Жоскен, с бокалом в руке, взял слово:
«Мои любезные и глубоко почитаемые собратья, вот вы и собрались в моем саду, где я так счастлив принимать вас, чтобы вместе воздать должное нашему обожаемому искусству. Свое уединение, о чем вы знаете с тех пор, как мы обмениваемся нашими соображениями, я посвящаю упражнениям в ars perfecta – искусстве, которое дает пищу для размышлений каждому из вас. Мы с вами наследники многовековой музыкальной традиции, передаваемой от певчего к певчему с тех пор, как глас Господа нашего Иисуса Христа восторжествовал над невнятицей языческих богов. С течением времени песнь наших предков варваров окрепла и беспредельно усложнилась. Из ars antiqua она превратилась в ars nova, затем ars nova стала ars subtilior[19], и достигла такой изощренности, что лишь самые ученые музыканты среди нас способны ее постичь…»

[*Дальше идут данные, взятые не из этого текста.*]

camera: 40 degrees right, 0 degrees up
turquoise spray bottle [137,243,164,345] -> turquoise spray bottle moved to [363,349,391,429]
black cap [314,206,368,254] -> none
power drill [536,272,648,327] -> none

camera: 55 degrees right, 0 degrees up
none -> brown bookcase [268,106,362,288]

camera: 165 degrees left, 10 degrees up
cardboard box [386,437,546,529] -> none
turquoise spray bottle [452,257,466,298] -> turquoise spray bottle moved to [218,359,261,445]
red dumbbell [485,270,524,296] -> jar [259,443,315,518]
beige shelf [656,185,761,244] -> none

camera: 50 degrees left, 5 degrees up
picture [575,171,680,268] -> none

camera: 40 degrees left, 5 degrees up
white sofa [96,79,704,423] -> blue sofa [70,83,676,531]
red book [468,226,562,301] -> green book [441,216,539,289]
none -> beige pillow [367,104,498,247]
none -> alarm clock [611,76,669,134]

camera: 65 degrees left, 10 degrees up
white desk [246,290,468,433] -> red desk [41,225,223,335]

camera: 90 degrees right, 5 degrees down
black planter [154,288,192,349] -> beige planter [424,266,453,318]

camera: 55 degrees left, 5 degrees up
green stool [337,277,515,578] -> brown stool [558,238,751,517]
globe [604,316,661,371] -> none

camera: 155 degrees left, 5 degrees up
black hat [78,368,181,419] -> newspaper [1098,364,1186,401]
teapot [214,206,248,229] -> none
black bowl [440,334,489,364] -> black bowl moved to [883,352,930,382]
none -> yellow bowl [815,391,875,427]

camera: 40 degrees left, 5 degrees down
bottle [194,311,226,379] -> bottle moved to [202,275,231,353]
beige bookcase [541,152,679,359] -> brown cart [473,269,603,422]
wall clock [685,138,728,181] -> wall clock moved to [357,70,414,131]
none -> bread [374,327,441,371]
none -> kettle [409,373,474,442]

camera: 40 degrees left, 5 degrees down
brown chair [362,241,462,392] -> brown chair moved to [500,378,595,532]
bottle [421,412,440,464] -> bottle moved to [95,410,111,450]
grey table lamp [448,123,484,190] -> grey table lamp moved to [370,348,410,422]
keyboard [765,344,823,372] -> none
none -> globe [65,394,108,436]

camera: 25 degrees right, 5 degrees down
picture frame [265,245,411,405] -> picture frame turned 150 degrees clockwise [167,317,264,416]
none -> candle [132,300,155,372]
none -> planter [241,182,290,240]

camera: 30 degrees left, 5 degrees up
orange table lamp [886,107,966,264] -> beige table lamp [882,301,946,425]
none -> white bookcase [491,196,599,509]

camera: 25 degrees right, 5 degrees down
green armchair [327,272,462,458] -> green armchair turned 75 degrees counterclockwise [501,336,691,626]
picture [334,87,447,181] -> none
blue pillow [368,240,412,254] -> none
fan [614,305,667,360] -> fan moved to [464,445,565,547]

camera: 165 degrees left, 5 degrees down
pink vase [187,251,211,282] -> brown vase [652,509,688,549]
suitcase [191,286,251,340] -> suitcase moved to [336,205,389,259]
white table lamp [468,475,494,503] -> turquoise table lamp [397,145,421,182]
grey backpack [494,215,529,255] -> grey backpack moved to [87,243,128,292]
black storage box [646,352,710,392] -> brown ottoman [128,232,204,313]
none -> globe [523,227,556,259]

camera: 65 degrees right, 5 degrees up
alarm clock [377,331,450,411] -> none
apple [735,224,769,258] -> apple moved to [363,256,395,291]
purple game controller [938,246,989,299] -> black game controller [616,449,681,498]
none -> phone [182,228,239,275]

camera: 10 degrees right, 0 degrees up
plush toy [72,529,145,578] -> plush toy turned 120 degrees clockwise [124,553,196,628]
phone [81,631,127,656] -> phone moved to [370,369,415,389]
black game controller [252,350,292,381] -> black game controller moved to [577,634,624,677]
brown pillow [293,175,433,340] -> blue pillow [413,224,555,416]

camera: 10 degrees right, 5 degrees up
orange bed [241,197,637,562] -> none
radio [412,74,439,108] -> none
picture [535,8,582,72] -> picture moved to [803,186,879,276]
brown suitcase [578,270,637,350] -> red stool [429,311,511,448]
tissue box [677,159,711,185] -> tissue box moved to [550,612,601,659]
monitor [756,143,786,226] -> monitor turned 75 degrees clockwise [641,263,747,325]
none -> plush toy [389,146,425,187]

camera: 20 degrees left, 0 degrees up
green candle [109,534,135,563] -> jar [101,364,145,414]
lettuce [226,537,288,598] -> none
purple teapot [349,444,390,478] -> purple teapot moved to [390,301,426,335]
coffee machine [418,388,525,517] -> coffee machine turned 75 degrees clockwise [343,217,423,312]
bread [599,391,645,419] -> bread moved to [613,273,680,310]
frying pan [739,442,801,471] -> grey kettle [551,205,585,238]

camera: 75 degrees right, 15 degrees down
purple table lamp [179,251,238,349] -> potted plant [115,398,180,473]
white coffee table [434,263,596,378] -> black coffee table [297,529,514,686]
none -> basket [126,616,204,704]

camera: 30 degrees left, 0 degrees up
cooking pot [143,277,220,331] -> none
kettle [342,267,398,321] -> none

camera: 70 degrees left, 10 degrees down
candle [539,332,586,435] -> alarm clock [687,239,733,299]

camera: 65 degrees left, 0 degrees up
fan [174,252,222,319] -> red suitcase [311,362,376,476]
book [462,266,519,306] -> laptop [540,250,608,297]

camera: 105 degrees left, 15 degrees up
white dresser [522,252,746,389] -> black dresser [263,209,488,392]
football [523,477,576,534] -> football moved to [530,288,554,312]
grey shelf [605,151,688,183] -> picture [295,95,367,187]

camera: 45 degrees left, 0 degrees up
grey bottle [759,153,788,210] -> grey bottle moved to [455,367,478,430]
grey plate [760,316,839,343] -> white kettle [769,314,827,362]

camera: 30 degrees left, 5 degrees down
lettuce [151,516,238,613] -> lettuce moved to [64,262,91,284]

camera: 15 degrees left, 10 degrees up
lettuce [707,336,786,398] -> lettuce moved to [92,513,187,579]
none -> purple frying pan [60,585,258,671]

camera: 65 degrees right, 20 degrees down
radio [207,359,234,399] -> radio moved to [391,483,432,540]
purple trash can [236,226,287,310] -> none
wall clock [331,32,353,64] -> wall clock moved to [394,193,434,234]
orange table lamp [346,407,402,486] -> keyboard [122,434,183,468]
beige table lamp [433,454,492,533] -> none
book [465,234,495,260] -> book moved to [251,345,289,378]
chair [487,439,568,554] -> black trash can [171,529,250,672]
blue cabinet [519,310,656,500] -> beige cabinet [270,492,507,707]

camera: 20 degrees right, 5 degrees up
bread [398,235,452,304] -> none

«И именно ты, Жоскен, пришел, чтобы внести гармонию в эти тонкости. Тьфу, даже противно вспоминать, – вскричал Пьеррон де Ла Рю, – как мы ломали над ними голову в юности!»
«Но я вовсе не единственный, кто реформировал всю эту путаницу, дорогой Пьеррон, – возразил Жоскен. – Ты тоже принимал в этом участие, как и мы все, присутствующие здесь. Мы поехали в Италию искать просвещения и нашли там это волшебство, которое художники Флоренции, Феррары и Мантуи возродили в своих полотнах, росписях и в архитектуре».
«Благородное согласие между духом и телом!» – с энтузиазмом воскликнул Кле ле Льежуа.
«Человек во вселенной и вселенная в человеке, как учит нас божественный Леонардо!» – произнес Луазе Компер.
«Однако, братья, мы ненадолго приходим на эту землю. И кто после нас увековечит наше искусство и продолжит его совершенствование? Мы уже старики, наши голоса слабеют и скоро будут годны лишь на то, чтобы исполнять кантилены в кабачках. Даже ты, Пьеррон де Ла Рю, бывший лучшим тенором капеллы Филиппа Красивого, ныне лишь призрак своей молодости!»
«Увы,…и наш общий учитель, добрый отец Обрехт – вот уже двенадцать лет, как его похитила у нас чума, тогда в Ферраре!»
«И Окегем! Но не будем, мои дорогие, преждевременно оплакивать наши маны[20] – наши грядущие тени, ибо у меня еще есть надежда! Вас здесь семеро, со мной восемь. Нам не хватает одного, чтобы собралась прекрасная девятка – число муз на Геликоне. А трижды три получается трижды божественная Троица, не правда ли?» – И он повернулся ко мне: «Так вот, бесценные мои, полагаю, что я ее нашел, эту девятую музу. Это ребенок, который несколько лет тому назад по воле Господа оказался на моем пути. Я бы хотел, чтобы вы послушали его и посвятили в рыцари нашего искусства, чтобы он стал одним из нас. Подойди, милый Николас, и не страшись нашего общества. В нем весь цвет нашего искусства».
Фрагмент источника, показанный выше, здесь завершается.